## [Task 1]
Return, word for word, the stretch of the resort opening post from "This past week" through "if they waited.".
## [Task 2]
Pick up the resort opening post after its last sentence and keep writing it.

Extract to read section start

This past week I stayed at a brand new resort hotel during opening week. Opening week was a major disaster for the hotel, culminating with them giving away free alcoholic drinks to all guests. For a week.
This post isn’t about all of the problems, it is about testing in production, and how much worse things could have been. You see, the resort will eventually be 9 buildings, and they opened with 3. As a firm believer in iteration I commend them because their opening would have been so much worse if they waited.
Eventually, the resort will be nine 4-story buildings in a U shape around a water park. 3 buildings were complete and receiving guests, the exteriors of 3 were complete, and 3 were being constructed. Too late to learn any architectural lessons from the early guests, but not too early to learn a lot about the hotel’s operations.
First up - you need maintenance staff on site, because our first room had no hot water. Maybe we were the first guests, maybe the system was installed wrong and broke. Whatever the reason, there was no hot water, and no one who could diagnose and fix the issue.
You could have someone walk through with a checklist to test for things like hot water. Or you could let your customers do it! You could have maintenance staff on site, or you could literally file a ticket and wait for someone to show up and fix the problem.

Extract to read section end
Dataset excerpts section start

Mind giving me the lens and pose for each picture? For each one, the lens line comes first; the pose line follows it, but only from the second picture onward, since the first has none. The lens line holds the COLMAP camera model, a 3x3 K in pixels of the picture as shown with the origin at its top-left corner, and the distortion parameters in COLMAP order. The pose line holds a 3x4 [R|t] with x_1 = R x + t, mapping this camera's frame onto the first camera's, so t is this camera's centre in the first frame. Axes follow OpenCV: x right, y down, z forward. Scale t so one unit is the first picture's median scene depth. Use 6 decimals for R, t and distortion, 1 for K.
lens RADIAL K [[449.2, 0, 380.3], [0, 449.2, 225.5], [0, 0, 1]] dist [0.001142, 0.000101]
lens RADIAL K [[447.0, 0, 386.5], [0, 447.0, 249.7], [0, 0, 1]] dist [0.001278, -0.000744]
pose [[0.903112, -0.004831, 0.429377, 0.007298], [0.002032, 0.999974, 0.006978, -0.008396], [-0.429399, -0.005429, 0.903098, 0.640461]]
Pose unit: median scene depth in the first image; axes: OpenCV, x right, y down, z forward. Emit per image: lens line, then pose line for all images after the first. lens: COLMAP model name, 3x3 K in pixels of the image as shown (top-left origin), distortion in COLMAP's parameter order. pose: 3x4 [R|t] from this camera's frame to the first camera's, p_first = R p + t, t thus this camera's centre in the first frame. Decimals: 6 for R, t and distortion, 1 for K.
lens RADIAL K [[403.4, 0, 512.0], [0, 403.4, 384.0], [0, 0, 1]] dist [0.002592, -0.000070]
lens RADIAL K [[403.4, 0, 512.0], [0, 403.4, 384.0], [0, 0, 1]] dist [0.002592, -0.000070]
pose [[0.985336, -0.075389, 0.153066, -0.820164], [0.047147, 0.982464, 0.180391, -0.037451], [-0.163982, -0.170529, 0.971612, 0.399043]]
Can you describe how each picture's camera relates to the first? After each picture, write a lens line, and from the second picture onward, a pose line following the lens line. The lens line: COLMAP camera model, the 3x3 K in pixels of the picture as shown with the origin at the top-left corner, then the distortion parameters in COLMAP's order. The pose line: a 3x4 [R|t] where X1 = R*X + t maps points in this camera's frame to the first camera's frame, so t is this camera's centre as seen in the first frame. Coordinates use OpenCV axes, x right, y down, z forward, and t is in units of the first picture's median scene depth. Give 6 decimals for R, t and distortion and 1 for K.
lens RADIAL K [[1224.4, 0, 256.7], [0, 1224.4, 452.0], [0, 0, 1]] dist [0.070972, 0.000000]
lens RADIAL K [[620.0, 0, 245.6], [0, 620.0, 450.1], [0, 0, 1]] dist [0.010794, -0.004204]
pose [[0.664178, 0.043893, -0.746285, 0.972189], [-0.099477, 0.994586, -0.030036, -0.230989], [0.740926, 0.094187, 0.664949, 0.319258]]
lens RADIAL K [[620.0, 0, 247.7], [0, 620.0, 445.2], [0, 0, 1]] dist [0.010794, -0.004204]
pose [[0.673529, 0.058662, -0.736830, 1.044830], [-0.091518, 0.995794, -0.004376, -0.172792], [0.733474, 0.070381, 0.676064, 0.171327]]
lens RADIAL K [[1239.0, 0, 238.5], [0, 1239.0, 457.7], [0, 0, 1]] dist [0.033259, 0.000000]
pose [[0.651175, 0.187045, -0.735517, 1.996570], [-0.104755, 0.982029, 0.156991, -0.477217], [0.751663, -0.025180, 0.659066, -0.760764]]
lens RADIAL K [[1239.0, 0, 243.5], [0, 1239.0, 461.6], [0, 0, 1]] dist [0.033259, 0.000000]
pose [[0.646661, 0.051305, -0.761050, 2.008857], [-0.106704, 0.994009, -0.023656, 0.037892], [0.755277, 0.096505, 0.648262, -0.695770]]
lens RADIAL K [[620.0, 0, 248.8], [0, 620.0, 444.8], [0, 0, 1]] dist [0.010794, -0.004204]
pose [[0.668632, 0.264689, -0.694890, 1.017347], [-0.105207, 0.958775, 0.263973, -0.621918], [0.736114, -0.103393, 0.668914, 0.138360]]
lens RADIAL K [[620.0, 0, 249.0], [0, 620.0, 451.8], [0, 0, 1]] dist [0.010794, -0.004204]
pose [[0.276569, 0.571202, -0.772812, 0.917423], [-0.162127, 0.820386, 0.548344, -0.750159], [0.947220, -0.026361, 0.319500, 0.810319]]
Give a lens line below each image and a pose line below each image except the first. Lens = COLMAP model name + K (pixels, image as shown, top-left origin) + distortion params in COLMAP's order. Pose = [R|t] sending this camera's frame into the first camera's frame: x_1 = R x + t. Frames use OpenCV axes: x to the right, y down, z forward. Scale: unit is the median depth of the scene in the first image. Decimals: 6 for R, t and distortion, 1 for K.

Dataset excerpts section end

## [Exercise result 1]
This past week I stayed at a brand new resort hotel during opening week. Opening week was a major disaster for the hotel, culminating with them giving away free alcoholic drinks to all guests. For a week.
This post isn’t about all of the problems, it is about testing in production, and how much worse things could have been. You see, the resort will eventually be 9 buildings, and they opened with 3. As a firm believer in iteration I commend them because their opening would have been so much worse if they waited.

## [Exercise result 2]
The hotel wasn’t full, so we were moved to another room. Another new room!
This one had no cold water in the bathroom sink. Fortunately I could debug this issue! The shutoff valve was closed; I opened it. Yes, I flipped a switch to turn on a feature.
Another opening week oops - the hotel had purchased cone coffee makers and basket coffee filters.
But the ultimate config issue wasn't no hot water, or no cold water, or the wrong shaped coffee filters. The ultimate config issue was no liquor license. At a resort hotel. For over a week. They had a fully stocked bar, 2 bar tenders, and 4 wait staff. But, no liquor license, means no alcohol sales. They resolved the “alcohol permission issue” by giving it away.
All of these issues would have been so much worse with 3 times more guests. They could have caught the quality issues with better testing. They could have avoided giving away thousands in alcohol by waiting until they were ready. There were many, many ways the hotel could have opened better.
But at least they iterated! By opening with ⅓ of their rooms available, they were able to limit the fallout from testing in production.